__TASK 1__: Translate this sentence from the wildfire bill press release into Spanish: "This rapid uptick in wildfires is due to forests being overstocked with fuel, fire exclusion policies, drought, and more."

Congressman Blake Moore Leads Bipartisan, Bicameral FIRESHEDS Act to Improve Wildfire Prevention Efforts
WASHINGTON – Today, Congressman Blake Moore was joined by Congressman Henry Cuellar (D-TX) and Senator Jim Risch (R-ID) in introducing the Forest Improvements through Research and Emergency Stewardship for Healthy Ecosystem Development and Sustainability (FIRESHEDS) Act, which would allow for the establishment of fireshed management areas. These areas, created in close partnership with state governors, would allow the Secretary of the Interior to designate one or more landscape-scale fireshed areas within a state to conduct fireshed management projects and use advanced technologies and wildfire hazard models to reduce threats to public health, critical infrastructure, wildlife habitats, and watersheds.
“Over a billion acres of land in the U.S. are at risk for wildfires, and this is a major problem in Utah and across the West as we experience a historic drought season,” said Congressman Blake Moore. “This rapid uptick in wildfires is due to forests being overstocked with fuel, fire exclusion policies, drought, and more. The FIRESHEDS Act would address these challenges by giving our land managers the tools they need to better prevent, mitigate, and respond to wildfires. I am proud to lead on this effort at a critical time as our nation quickly responds to a major surge in wildfires.”
“Just this month, wildfires in the west and Canada burned across 13 states—covering 2,500 miles of skies with thick smoke,” said Congressman Henry Cuellar (D-TX). “My home state of Texas is decorated with over 60 million acres of forestland—but punished with over 10,000 wildfires a year. We can't afford to trivialize these relentless fires and their widespread, devastating effects. The provisions in the FIRESHEDS Act will reform our forest management practices by utilizing environmental analysis, research, and other necessary instruments for effective forest resiliency. I'm committed to protecting the landscapes, resources, and natural beauty of our country. This bill will do just that—curtailing catastrophic wildfires, restoring our wildlife habitat, and protecting public safety. I want to thank Congressman Moore for his leadership on this effort.”

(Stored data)
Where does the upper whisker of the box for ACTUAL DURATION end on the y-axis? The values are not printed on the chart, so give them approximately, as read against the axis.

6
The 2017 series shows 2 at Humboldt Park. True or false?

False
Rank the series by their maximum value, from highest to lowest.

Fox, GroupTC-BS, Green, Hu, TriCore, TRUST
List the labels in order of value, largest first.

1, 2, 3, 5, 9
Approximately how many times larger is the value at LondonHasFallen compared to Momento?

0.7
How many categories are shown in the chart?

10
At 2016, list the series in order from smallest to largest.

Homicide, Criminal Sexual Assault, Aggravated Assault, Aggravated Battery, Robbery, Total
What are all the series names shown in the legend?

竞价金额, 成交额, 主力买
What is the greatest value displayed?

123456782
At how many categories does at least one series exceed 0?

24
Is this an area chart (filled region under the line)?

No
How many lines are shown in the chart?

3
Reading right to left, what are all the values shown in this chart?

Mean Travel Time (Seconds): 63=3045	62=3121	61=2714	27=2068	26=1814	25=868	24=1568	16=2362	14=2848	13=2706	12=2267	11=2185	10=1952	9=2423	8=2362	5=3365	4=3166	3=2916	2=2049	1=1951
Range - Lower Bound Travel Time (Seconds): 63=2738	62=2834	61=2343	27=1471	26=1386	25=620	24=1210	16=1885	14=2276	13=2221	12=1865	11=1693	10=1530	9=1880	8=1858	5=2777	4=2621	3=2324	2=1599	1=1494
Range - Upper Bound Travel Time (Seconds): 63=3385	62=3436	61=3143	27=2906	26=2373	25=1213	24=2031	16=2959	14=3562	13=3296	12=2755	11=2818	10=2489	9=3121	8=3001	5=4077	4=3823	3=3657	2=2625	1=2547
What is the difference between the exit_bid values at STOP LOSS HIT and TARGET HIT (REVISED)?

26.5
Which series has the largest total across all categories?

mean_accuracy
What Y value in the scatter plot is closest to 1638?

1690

__TASK 2__: Write out the stretch of the stored rows from the first row through the line containing "Reading right to", reproducing each line unchanged.

__WRITTEN ANSWER 1__: Este rápido aumento de los incendios forestales se debe a que los bosques están sobrecargados de combustible, a las políticas de exclusión del fuego, a la sequía y a otros factores.

__WRITTEN ANSWER 2__:
Where does the upper whisker of the box for ACTUAL DURATION end on the y-axis? The values are not printed on the chart, so give them approximately, as read against the axis.

6
The 2017 series shows 2 at Humboldt Park. True or false?

False
Rank the series by their maximum value, from highest to lowest.

Fox, GroupTC-BS, Green, Hu, TriCore, TRUST
List the labels in order of value, largest first.

1, 2, 3, 5, 9
Approximately how many times larger is the value at LondonHasFallen compared to Momento?

0.7
How many categories are shown in the chart?

10
At 2016, list the series in order from smallest to largest.

Homicide, Criminal Sexual Assault, Aggravated Assault, Aggravated Battery, Robbery, Total
What are all the series names shown in the legend?

竞价金额, 成交额, 主力买
What is the greatest value displayed?

123456782
At how many categories does at least one series exceed 0?

24
Is this an area chart (filled region under the line)?

No
How many lines are shown in the chart?

3
Reading right to left, what are all the values shown in this chart?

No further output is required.